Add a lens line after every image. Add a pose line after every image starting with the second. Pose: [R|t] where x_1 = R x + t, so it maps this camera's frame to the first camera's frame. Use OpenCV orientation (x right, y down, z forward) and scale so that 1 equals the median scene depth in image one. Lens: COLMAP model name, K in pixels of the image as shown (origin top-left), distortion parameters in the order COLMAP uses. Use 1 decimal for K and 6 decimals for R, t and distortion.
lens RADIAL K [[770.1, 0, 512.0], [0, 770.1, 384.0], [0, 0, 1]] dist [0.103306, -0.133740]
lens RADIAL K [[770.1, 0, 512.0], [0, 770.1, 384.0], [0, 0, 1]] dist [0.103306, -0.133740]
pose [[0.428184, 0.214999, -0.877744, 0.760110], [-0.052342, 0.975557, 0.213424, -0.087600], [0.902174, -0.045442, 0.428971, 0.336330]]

> **ASSIGNED TASK**
Return an exact copy of the listing.

> **WRITTEN SOLUTION**
Add a lens line after every image. Add a pose line after every image starting with the second. Pose: [R|t] where x_1 = R x + t, so it maps this camera's frame to the first camera's frame. Use OpenCV orientation (x right, y down, z forward) and scale so that 1 equals the median scene depth in image one. Lens: COLMAP model name, K in pixels of the image as shown (origin top-left), distortion parameters in the order COLMAP uses. Use 1 decimal for K and 6 decimals for R, t and distortion.
lens RADIAL K [[770.1, 0, 512.0], [0, 770.1, 384.0], [0, 0, 1]] dist [0.103306, -0.133740]
lens RADIAL K [[770.1, 0, 512.0], [0, 770.1, 384.0], [0, 0, 1]] dist [0.103306, -0.133740]
pose [[0.428184, 0.214999, -0.877744, 0.760110], [-0.052342, 0.975557, 0.213424, -0.087600], [0.902174, -0.045442, 0.428971, 0.336330]]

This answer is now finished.